What is Cyclomatic Complexity?
What It Is And Two Examples Of Measuring It
Cyclomatic complexity is a software metric used to measure the complexity of a program or a specific piece of code. It is defined as the number of linearly independent paths through a program’s source code. In simpler terms, it represents the number of different execution paths a code can take based on the decision points (such as conditional statements or loops) within the code. A higher cyclomatic complexity indicates a more complex and potentially harder-to-understand code.

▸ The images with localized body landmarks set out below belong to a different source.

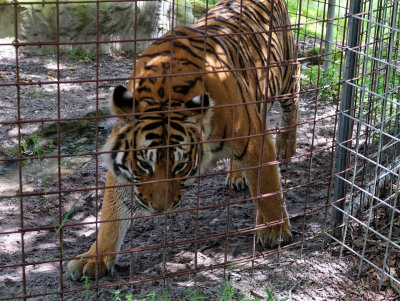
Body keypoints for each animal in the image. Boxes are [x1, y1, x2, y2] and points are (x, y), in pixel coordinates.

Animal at [67, 0, 298, 278]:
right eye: (144, 165)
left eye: (179, 166)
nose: (160, 209)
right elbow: (111, 211)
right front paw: (95, 257)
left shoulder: (254, 138)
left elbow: (267, 186)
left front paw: (275, 229)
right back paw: (236, 175)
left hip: (286, 76)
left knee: (293, 104)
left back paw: (286, 146)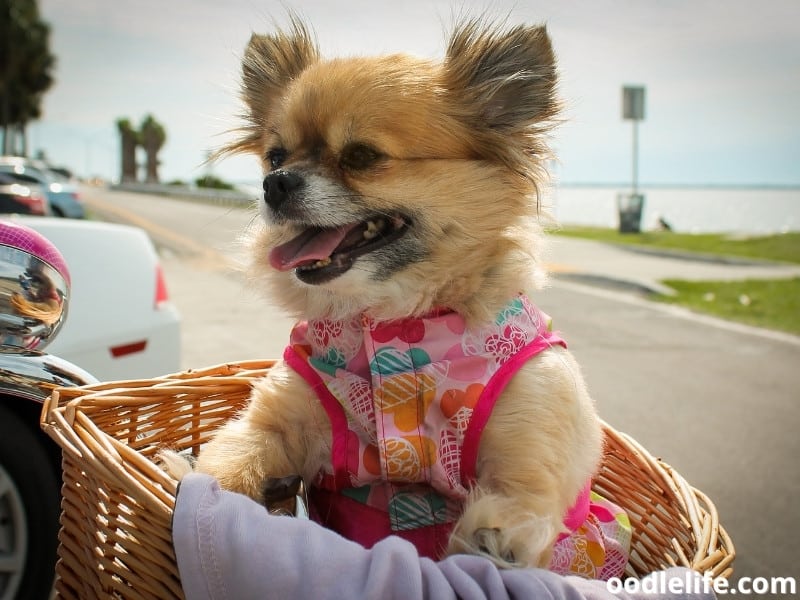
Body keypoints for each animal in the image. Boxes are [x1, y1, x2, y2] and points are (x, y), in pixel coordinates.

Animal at [177, 16, 632, 576]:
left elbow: (526, 493)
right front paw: (200, 480)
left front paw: (497, 538)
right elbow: (229, 458)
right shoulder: (274, 424)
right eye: (275, 155)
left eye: (361, 156)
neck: (395, 317)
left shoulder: (530, 429)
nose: (274, 183)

Cyclomatic complexity was introduced by Thomas J. McCabe in 1976 and is calculated using the formula:
Cyclomatic Complexity (CC) = Edges — Nodes + 2 * Connected Components
Where:
- Edges represent the number of connections between nodes (e.g., transitions between lines of code)

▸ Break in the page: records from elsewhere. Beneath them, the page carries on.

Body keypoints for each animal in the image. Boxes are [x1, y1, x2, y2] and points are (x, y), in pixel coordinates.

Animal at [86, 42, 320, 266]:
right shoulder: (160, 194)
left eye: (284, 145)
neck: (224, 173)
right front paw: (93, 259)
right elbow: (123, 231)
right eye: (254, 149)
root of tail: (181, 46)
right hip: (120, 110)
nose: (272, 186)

- Nodes are the distinct sections of code (e.g., individual lines or statements)
- Connected Components represent the number of separate pieces of code that are not connected to each other
Examples In Ruby
In the context of Ruby, let’s consider two examples to illustrate cyclomatic complexity:
Example 1:
def example_one(x)
if x > 10
puts "x is greater than 10"
else
puts "x is less than or equal to 10"
end
end
In this example, there is only one decision point (the if
statement), so the cyclomatic complexity is 2 (one path for the true branch and one path for the false branch).
Example 2:
def example_two(x, y)
if x > 10
puts "x is greater than 10"
elsif y > 20
puts "y is greater than 20"
else
puts "x is less than or equal to 10 and y is less than or equal to 20"
end
end
In this example, there are two decision points (the if
and elsif
statements), so the cyclomatic complexity is 3 (one path for each condition, plus one path for the else
branch).
Higher cyclomatic complexity values can indicate that a piece of code may be harder to understand, maintain, and test, so developers often aim to reduce complexity by refactoring code, breaking it into smaller, more manageable functions or methods.